**WRITTEN TASK**
Reproduce the lines starting at the one that contains "phylum: Arthropoda" and running through the final line below, with both of those included and no other lines.

**DATA TO USE**

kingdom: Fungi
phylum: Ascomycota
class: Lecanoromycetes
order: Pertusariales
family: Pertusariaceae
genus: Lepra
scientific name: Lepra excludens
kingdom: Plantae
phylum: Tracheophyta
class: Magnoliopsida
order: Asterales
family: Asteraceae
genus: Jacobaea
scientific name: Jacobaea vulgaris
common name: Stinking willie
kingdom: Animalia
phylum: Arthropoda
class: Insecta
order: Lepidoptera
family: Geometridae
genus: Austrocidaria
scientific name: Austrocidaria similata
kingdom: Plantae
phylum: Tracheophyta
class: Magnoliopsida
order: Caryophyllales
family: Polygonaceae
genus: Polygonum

**FINISHED ANSWER**
phylum: Arthropoda
class: Insecta
order: Lepidoptera
family: Geometridae
genus: Austrocidaria
scientific name: Austrocidaria similata
kingdom: Plantae
phylum: Tracheophyta
class: Magnoliopsida
order: Caryophyllales
family: Polygonaceae
genus: Polygonum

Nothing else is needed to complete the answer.